The Cotton Tale dove from the clouds like a bird of prey, its lift engine stopped, and gravity doing the work. A few crew were blown away by the force of the wind, flying off and down toward the ocean below to a certain death and Anne laughed, laughed in the face of gravity as she clung to the wheel and steered it toward the running lamps of the squadron of ships ahead.

She could hear bells tolling, heavy bells, even through the rush of the wind and the storm. The Cotton Tale's flag was on full display, thanks to her skills, visible even through the dark night and filling their prey's crew with dread. A simple symbol, really, a skull with rabbit ears.

The Dread Pirate Anne Bunny had come to thump some heads!
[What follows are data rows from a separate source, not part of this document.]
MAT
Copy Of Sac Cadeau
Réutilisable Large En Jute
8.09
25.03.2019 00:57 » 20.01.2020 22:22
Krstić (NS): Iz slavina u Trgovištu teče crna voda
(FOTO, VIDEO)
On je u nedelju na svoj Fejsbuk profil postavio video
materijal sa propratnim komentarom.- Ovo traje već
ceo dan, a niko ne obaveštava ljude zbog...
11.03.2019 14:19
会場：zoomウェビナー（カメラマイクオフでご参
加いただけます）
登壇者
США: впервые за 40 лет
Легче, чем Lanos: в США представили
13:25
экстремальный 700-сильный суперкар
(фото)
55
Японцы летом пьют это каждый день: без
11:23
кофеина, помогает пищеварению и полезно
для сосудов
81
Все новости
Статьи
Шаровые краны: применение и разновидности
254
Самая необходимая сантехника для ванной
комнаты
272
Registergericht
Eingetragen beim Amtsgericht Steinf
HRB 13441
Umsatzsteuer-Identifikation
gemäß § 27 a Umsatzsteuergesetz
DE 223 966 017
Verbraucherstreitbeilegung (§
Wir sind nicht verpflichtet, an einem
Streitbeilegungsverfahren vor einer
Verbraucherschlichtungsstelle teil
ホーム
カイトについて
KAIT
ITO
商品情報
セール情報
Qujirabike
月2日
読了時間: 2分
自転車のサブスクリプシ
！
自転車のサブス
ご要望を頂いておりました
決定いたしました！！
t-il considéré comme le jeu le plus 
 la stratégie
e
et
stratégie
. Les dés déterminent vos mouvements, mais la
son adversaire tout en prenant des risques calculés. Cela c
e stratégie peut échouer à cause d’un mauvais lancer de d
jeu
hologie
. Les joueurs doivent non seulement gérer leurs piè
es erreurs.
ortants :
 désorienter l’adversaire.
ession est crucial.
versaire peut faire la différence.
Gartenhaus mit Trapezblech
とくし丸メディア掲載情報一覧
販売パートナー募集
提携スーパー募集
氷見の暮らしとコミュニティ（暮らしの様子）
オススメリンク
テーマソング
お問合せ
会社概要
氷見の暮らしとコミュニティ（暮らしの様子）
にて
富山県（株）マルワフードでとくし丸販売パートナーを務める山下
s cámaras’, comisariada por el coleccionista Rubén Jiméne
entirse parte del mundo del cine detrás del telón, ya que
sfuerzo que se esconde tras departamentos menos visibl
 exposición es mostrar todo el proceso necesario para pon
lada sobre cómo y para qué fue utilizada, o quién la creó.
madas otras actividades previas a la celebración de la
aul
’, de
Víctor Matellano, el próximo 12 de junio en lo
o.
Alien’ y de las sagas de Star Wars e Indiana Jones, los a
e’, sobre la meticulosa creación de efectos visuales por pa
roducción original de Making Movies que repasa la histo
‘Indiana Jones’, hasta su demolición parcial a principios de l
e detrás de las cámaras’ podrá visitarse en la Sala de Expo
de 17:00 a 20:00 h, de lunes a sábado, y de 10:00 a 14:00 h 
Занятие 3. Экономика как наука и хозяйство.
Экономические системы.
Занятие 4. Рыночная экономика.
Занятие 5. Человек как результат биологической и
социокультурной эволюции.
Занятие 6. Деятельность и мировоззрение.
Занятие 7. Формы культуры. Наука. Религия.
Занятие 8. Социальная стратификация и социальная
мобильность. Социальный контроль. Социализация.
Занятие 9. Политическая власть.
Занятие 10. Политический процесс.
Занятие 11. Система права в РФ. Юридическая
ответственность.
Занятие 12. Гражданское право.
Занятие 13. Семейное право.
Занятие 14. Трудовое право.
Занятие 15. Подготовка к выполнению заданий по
The force of the wind blew her scarf from her head, and her ears flapped free, then straightened, as she held them firm. Unlike most rabbit beastkin she was decently strong, her human parent's half helping to mitigate rabbity weakness, and her years of grabbing booty and sending foes down to Gravy Jones had only made her stronger.

And to her extreme disappointment, the galleon's captain knew it.

“Captain!” her second mate called back, straining to shout over the rushing air. “They've struck their colors!”

Anne's whiskers wiggled. Her nose twitched. And a scowl crept across her face, as irritation filled her lean frame. “Blast and bedamn!”

“What do we do, captain?”

For a moment she wanted to ignore the surrender.

For a hot minute, she held silent, wanting to drop and rip and tear and take heads clean off at this blatant act of cowardice after she'd gotten her blood up.

But then she felt hot eyes on her back. Her son's eyes.

What legacy will you leave behind?

Anne ground her gold buckteeth. “We. Honor. The. Code.” she snarled, and jerked on the wheel. “Engines to full! Propellers to half! Take us in slow.”

And a few minutes later they were boarding the enemy vessel, a horde of bunny beastkin, and every jill of them female save for one. They yarr'd, they strutted, they slapped around the prisoners, but did no real harm as they filtered down into the hull of the galleon and started hauling up barrels of raw rum.

The lone male in the crew, still shrouded in heavy robes, patted his mother on the shoulder.

Well, he tried to. She caught his hand and threw him on the deck before she realized it was Stormanorm the Third.

“None of that now,” she snapped. “Mommy's working.”

Though she wasn't, she really wasn't. She was just standing on deck, glaring down at the cowering captive crew, and mentally counting the barrels drawn up from the hold. Not enough. Not nearly enough for the effort. And not satisfying.

Norm sighed, and rose to his long feet. “Sorry, Mom. I know you wanted a battle.”